The lines from the start of the records through the one containing "to top page</a>" are to be restated word for word; please include both ends.

══ Recorded data

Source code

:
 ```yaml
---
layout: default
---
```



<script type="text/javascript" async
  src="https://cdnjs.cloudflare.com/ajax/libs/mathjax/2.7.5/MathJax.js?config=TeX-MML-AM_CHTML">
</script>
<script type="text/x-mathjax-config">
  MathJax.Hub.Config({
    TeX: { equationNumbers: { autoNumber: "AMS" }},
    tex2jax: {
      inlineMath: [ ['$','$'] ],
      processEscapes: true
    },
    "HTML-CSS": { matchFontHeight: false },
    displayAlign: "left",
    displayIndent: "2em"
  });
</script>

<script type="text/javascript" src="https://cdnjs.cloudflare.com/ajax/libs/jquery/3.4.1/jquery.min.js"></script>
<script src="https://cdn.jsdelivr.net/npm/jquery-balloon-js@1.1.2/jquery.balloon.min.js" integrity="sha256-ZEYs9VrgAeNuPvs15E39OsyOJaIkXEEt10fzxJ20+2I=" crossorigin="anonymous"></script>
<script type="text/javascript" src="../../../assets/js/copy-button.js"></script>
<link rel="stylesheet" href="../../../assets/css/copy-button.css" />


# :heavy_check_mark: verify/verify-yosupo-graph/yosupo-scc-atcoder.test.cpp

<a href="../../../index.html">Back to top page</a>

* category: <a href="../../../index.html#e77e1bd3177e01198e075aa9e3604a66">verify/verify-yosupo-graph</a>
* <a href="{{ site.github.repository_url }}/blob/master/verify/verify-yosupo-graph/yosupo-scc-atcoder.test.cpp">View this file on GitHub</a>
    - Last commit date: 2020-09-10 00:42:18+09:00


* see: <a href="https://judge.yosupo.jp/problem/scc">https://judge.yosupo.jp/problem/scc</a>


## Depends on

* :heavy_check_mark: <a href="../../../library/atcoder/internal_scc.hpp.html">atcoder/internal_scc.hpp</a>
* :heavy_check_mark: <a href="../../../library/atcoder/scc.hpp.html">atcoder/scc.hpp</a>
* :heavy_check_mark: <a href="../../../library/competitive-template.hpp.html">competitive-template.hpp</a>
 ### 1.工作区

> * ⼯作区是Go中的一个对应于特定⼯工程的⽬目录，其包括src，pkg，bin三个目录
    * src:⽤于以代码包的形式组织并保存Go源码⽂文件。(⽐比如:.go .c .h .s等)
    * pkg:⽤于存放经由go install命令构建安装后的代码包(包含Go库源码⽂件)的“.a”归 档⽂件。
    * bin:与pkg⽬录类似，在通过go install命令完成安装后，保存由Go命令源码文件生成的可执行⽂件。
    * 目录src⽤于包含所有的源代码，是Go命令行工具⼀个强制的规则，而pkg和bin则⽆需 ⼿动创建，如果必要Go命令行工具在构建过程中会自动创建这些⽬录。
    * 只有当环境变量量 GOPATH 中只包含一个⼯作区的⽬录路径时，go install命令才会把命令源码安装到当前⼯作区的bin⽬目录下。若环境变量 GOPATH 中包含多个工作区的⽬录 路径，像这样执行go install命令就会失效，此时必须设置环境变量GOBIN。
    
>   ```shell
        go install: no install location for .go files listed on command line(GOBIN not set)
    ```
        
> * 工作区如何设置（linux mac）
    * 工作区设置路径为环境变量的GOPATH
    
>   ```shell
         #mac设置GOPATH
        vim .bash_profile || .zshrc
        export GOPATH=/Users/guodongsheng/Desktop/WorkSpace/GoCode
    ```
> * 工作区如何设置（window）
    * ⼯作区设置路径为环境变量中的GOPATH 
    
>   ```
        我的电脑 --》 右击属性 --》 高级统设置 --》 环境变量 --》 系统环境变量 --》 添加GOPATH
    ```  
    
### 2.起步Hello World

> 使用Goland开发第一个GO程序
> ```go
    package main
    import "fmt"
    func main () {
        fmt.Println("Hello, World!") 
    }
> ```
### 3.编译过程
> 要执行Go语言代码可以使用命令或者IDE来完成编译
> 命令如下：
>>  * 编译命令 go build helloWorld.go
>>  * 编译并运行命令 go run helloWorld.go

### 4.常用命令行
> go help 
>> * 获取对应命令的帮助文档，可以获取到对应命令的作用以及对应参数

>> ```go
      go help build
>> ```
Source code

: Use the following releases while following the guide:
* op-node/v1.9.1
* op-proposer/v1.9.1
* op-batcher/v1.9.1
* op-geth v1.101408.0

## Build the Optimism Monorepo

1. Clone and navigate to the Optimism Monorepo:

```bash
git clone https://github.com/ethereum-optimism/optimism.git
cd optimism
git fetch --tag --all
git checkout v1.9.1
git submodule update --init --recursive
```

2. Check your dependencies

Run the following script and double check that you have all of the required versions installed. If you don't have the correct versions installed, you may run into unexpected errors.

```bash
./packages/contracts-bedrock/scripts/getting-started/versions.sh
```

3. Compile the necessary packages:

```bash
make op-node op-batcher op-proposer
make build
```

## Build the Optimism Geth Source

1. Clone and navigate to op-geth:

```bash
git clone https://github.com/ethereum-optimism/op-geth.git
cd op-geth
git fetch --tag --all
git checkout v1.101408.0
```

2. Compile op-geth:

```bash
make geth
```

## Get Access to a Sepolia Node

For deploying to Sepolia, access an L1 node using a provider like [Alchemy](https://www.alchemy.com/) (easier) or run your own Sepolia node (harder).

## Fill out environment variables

════

Output below:
Source code

:
 ```yaml
---
layout: default
---
```



<script type="text/javascript" async
  src="https://cdnjs.cloudflare.com/ajax/libs/mathjax/2.7.5/MathJax.js?config=TeX-MML-AM_CHTML">
</script>
<script type="text/x-mathjax-config">
  MathJax.Hub.Config({
    TeX: { equationNumbers: { autoNumber: "AMS" }},
    tex2jax: {
      inlineMath: [ ['$','$'] ],
      processEscapes: true
    },
    "HTML-CSS": { matchFontHeight: false },
    displayAlign: "left",
    displayIndent: "2em"
  });
</script>

<script type="text/javascript" src="https://cdnjs.cloudflare.com/ajax/libs/jquery/3.4.1/jquery.min.js"></script>
<script src="https://cdn.jsdelivr.net/npm/jquery-balloon-js@1.1.2/jquery.balloon.min.js" integrity="sha256-ZEYs9VrgAeNuPvs15E39OsyOJaIkXEEt10fzxJ20+2I=" crossorigin="anonymous"></script>
<script type="text/javascript" src="../../../assets/js/copy-button.js"></script>
<link rel="stylesheet" href="../../../assets/css/copy-button.css" />


# :heavy_check_mark: verify/verify-yosupo-graph/yosupo-scc-atcoder.test.cpp

<a href="../../../index.html">Back to top page</a>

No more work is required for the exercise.